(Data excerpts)
┄┄┄┄┄┄┄┄┄┄┄┄┄┄┄┄┄┄┄┄

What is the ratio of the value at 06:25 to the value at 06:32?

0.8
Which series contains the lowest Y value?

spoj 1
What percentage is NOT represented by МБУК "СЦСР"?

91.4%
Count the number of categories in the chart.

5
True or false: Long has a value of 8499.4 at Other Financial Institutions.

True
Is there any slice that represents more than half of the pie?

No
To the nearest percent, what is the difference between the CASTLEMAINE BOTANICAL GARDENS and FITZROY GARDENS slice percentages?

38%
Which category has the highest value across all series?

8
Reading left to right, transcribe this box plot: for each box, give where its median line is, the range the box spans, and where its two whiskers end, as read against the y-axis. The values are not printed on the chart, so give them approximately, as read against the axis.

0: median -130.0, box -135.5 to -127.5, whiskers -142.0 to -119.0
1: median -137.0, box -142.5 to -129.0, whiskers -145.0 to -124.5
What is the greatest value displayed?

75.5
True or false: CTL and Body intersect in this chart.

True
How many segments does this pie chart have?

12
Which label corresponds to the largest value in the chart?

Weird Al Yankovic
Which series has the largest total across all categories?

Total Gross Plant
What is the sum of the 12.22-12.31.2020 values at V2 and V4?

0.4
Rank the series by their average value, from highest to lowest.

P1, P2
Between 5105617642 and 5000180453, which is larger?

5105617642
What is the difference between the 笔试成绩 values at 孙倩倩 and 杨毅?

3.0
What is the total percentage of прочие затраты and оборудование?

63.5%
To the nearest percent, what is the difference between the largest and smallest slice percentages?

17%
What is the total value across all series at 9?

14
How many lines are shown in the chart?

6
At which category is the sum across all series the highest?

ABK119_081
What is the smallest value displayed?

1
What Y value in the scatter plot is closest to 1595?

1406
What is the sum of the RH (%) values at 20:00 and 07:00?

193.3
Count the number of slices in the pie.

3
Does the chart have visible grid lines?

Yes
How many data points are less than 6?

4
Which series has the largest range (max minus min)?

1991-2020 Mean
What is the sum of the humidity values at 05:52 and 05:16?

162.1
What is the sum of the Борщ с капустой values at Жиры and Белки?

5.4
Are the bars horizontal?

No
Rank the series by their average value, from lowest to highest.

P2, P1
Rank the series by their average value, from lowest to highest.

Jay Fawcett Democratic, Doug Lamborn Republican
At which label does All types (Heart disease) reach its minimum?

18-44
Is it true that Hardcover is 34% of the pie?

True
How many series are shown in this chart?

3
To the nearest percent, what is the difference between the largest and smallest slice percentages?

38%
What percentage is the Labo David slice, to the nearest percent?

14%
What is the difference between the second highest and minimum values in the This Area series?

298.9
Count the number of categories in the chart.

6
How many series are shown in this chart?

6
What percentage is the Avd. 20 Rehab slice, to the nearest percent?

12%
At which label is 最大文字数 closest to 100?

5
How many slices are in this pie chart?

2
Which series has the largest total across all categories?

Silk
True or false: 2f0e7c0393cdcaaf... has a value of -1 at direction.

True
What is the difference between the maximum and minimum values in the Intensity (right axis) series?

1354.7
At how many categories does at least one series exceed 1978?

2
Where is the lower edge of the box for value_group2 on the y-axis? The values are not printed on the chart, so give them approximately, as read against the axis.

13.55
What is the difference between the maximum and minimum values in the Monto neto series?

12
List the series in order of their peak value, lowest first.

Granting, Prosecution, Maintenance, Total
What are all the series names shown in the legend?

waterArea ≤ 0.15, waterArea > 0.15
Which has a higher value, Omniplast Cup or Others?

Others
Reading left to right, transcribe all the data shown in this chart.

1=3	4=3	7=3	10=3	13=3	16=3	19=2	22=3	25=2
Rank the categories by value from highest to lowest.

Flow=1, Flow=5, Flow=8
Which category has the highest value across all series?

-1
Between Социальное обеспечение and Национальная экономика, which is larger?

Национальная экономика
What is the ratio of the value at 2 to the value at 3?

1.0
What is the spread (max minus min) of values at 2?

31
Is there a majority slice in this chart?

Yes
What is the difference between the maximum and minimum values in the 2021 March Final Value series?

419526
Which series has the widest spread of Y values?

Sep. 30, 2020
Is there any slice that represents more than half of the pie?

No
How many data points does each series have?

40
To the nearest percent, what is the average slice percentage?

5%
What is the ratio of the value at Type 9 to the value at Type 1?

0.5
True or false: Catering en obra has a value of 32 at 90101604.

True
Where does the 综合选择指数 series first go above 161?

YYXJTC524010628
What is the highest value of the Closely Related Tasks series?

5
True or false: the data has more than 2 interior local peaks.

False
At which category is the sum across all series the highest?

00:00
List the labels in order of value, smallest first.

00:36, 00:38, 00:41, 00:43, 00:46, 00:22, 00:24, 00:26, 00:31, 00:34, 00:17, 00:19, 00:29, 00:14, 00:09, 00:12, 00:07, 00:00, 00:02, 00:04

┄┄┄┄┄┄┄┄┄┄┄┄┄┄┄┄┄┄┄┄

| TASK BRIEF |
Pull together every line in the data above that contains the word "slices".

| FINISHED EXERCISE |
Count the number of slices in the pie.
How many slices are in this pie chart?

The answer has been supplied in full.